ABSTRACT

The aim of this chapter is to present two aspects of ambulatory problems in children with spastic cerebral palsy (CP). The first aspect concerns the identification of criteria for long-term prognosis with respect to walking in the young child with cerebral palsy. The second aspect concerns gait analysis and the difficulty in identifying the primary causes of gait abnormalities in children with CP who can walk. Cerebral palsy is a condition caused by non-progressive brain damage that usually occurs before, during or shortly after birth. The effect on the body can result in progressive deformities and disabilities that develop in a variety of different forms and degrees of severity depending upon the location and the extent of the damage. Despite the variety of the consequences there are certain common features including:

Abnormal muscle tone (e.g. dystonia and spasticity). Spasticity refers to increased tone or tension in a muscle whereas dystonia corresponds to sustained involuntary muscle contractions and spasms.
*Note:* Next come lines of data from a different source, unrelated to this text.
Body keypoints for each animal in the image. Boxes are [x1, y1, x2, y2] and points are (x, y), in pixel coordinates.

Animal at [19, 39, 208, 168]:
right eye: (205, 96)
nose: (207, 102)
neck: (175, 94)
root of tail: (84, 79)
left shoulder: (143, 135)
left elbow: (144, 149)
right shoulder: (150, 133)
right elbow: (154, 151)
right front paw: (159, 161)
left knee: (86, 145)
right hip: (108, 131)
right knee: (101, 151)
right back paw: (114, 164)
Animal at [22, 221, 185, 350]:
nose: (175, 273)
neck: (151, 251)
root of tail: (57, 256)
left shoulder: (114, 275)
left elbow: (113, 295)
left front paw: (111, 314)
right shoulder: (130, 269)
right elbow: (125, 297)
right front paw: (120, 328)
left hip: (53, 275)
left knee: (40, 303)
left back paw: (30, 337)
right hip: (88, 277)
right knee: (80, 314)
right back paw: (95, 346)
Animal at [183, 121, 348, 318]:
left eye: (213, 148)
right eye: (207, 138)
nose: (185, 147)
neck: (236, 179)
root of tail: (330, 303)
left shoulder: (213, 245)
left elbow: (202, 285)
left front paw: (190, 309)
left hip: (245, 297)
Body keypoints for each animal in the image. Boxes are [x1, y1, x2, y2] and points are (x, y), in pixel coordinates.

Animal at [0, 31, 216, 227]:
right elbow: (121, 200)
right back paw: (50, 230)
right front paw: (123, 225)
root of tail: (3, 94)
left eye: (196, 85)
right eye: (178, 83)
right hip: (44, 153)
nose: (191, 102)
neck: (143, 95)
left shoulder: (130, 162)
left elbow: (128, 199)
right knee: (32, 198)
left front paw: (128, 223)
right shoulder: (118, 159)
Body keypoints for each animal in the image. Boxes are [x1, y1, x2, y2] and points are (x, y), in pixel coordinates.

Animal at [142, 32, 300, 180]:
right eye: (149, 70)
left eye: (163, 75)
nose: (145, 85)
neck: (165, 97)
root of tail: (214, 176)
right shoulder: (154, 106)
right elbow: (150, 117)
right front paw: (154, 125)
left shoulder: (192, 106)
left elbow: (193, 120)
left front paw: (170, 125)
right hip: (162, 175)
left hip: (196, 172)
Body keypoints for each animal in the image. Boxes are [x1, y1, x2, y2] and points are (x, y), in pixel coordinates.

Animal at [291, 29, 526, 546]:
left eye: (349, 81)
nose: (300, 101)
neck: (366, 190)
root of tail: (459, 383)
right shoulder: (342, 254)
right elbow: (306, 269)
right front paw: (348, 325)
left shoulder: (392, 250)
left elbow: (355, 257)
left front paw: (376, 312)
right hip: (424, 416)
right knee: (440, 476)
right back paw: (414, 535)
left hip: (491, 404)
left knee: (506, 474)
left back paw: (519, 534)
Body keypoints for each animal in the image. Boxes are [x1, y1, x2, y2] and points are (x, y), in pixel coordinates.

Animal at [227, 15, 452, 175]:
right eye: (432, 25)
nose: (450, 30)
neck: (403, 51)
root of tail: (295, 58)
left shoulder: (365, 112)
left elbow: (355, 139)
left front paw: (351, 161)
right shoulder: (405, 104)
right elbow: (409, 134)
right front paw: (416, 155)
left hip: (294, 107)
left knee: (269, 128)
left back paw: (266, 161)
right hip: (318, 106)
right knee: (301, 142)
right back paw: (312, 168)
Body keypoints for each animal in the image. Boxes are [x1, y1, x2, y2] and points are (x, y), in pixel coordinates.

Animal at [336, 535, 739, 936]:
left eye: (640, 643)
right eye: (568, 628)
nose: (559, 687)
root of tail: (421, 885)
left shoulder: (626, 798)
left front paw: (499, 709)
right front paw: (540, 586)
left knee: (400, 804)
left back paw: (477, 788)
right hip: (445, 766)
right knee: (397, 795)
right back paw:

Spastic cerebral palsy occurs with varying degrees of spasticity and is the most frequent form of CP. In spastic CP, the tone imbalance between agonist and antagonist muscle groups can lead to contractures of the shortened muscles;

Déficient recruitment of motor units (paretic component);

Unselective muscle control (e.g. co-activation);

Changes in the properties of the muscles (non-neural component), like the transformation of motor units that takes place following a supraspinal lesion (Dietz and Berger, 1995).